--- Extracted records ---

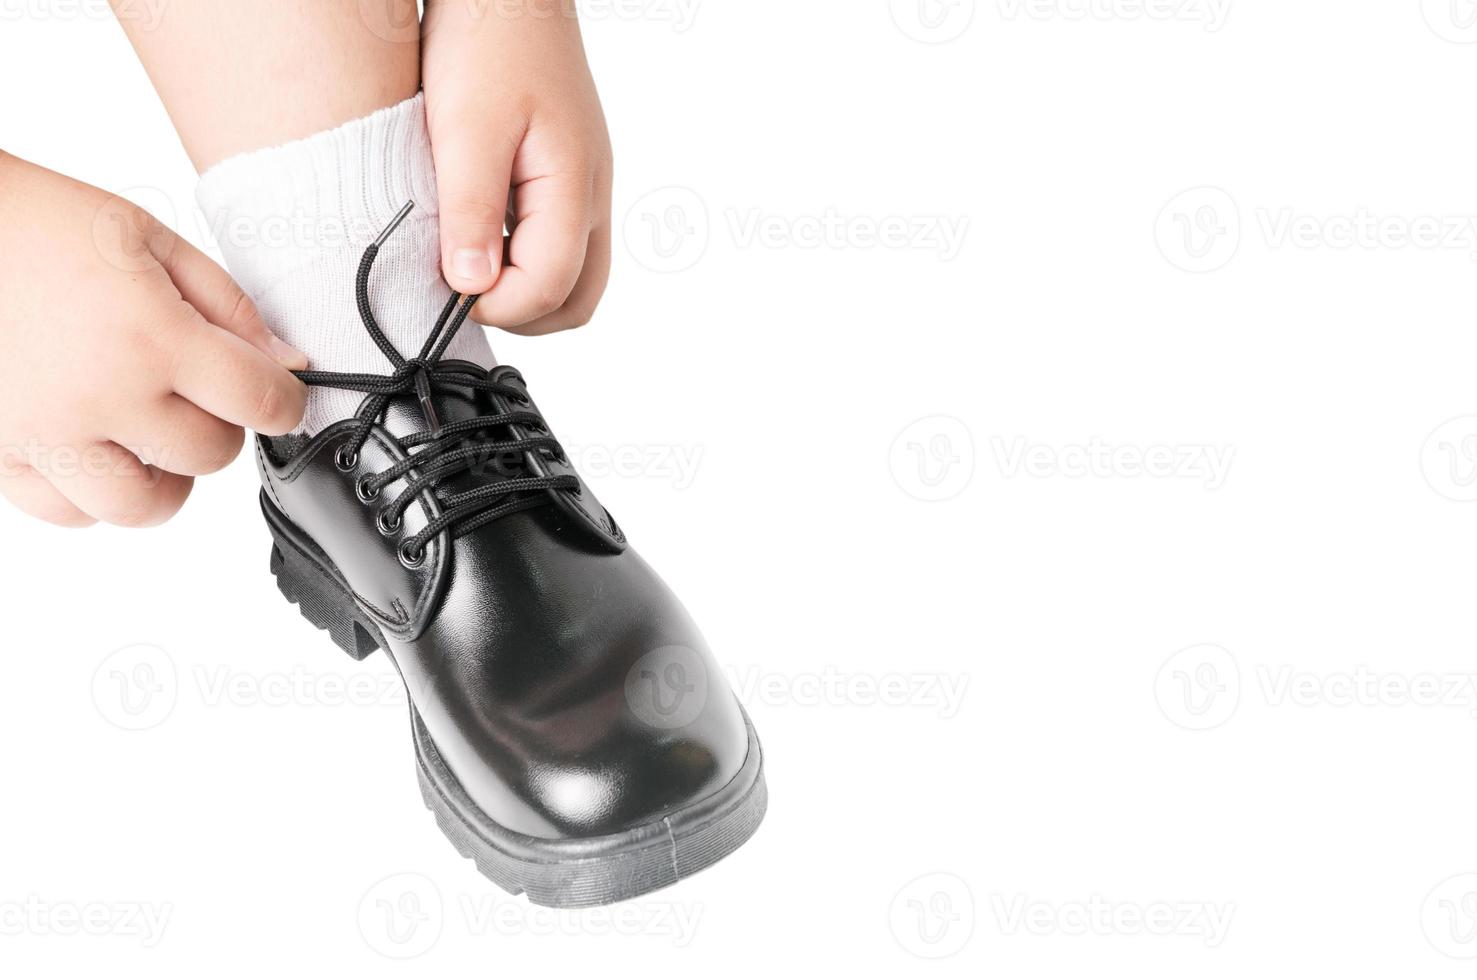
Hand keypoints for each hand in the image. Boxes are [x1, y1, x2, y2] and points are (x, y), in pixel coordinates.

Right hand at [0, 153, 307, 526]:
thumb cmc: (39, 223)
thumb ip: (229, 306)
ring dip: (162, 474)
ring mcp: (47, 435)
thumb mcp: (150, 239)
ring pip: (144, 506)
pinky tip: (95, 445)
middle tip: (195, 390)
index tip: (281, 394)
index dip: (286, 400)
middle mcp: (101, 397)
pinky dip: (93, 492)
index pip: (260, 402)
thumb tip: (288, 364)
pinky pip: (68, 513)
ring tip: (146, 428)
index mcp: (150, 337)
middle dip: (218, 425)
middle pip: (208, 456)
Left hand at [422, 0, 612, 334]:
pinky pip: (561, 245)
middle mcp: (592, 197)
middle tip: (462, 292)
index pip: (550, 289)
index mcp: (573, 187)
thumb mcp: (465, 126)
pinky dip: (524, 260)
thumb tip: (472, 285)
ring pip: (574, 278)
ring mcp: (586, 189)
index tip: (445, 289)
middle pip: (577, 301)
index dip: (495, 306)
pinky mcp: (569, 179)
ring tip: (467, 264)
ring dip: (524, 290)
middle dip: (520, 314)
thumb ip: (472, 210)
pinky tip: (479, 235)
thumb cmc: (488, 41)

---

**Problem requirements**:
Every record is to be repeated exactly, and no picture is carried over.

**Task output**:
Hand keypoints for each hand in the image. Boxes are [x1, y1, x2, y2] and points are (x, y), in pixel coordinates.

Right hand at [0, 153, 307, 526]:
thumb cmc: (39, 223)
thumb ip: (229, 306)
ring dip: (162, 474)
ring mcp: (47, 435)
thumb mcp: (150, 239)
ring pip: (144, 506)
pinky tip: (95, 445)
middle tip: (195, 390)
index tip: (281, 394)
index dip: (286, 400)
middle mcp: (101, 397)
pinky dip: (93, 492)
index pip: (260, 402)
thumb tip: (288, 364)
pinky pip: (68, 513)
ring tip: (146, 428)
index mcp: (150, 337)
middle dip: (218, 425)
middle pip: (208, 456)
Left hand at [422, 0, 612, 334]:
pinky pip: (561, 245)
middle mcp: (592, 197)
middle tip: (462, 292)
index pip: (550, 289)
index mcp: (573, 187)
thumb mcp: (465, 126)
pinky dip: (524, 260)
thumb tip: (472, 285)
ring pip: (574, 278)
ring mcp: (586, 189)
index tip: (445, 289)
middle pip: (577, 301)
index dip: (495, 306)
pinky mcp: (569, 179)
ring tip: (467, 264)
ring dip: (524, 290)
middle dip: (520, 314)
thumb ip: (472, 210)
pinky tip: (479, 235)
thumb cmc: (488, 41)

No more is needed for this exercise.